Data items —
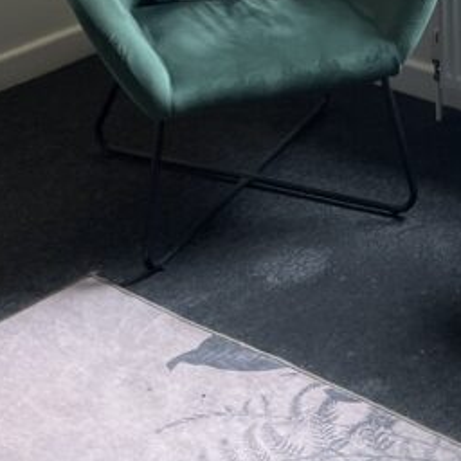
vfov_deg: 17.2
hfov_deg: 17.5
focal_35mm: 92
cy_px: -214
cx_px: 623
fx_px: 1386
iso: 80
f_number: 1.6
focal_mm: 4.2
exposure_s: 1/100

* * *

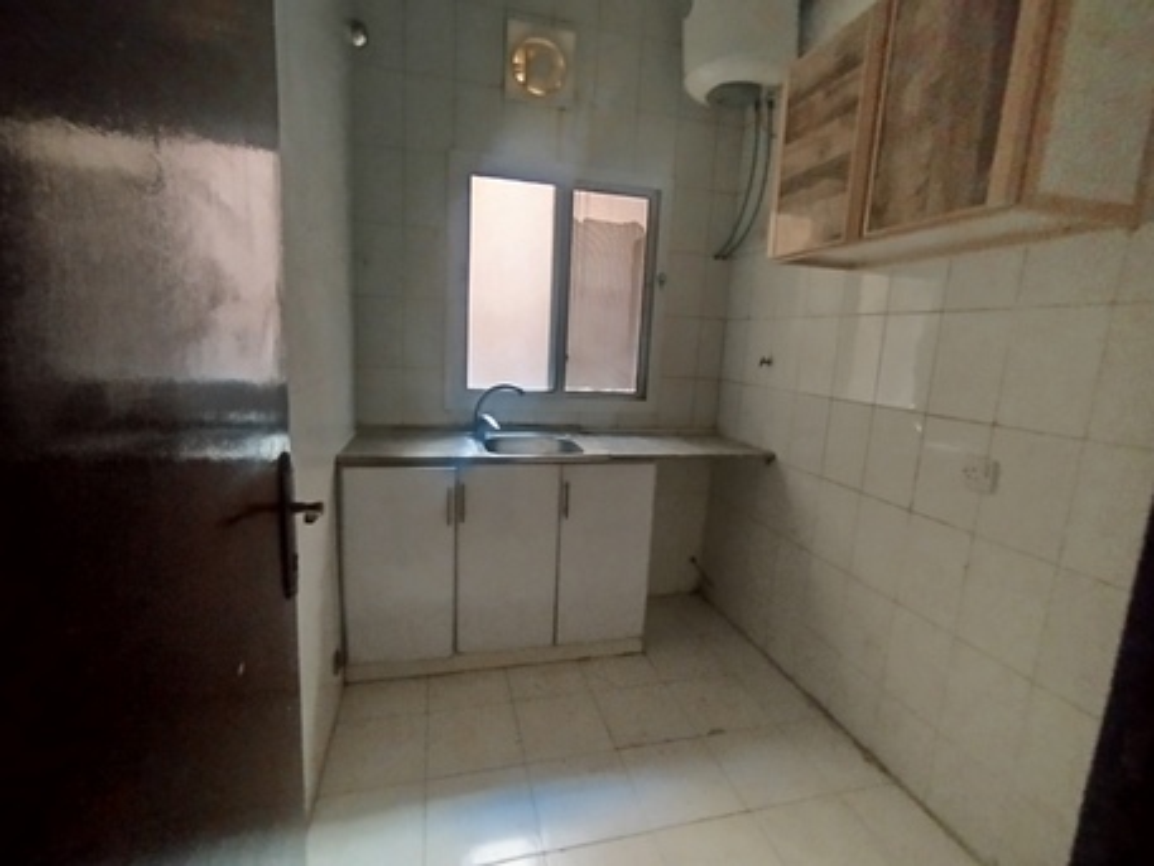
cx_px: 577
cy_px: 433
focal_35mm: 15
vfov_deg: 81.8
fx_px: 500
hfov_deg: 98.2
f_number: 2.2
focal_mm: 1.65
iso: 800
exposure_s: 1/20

--

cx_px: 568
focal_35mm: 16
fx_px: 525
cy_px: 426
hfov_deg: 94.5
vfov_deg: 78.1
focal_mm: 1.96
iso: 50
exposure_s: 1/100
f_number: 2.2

WHAT YOU SHOULD DO — Please transcribe exactly the lines above from the line that has "vfov_deg: 81.8" up to and including the line that has "exposure_s: 1/20"; no other line belongs in the answer.

ANSWER SECTION —
vfov_deg: 81.8
fx_px: 500
hfov_deg: 98.2
f_number: 2.2
focal_mm: 1.65
iso: 800
exposure_s: 1/20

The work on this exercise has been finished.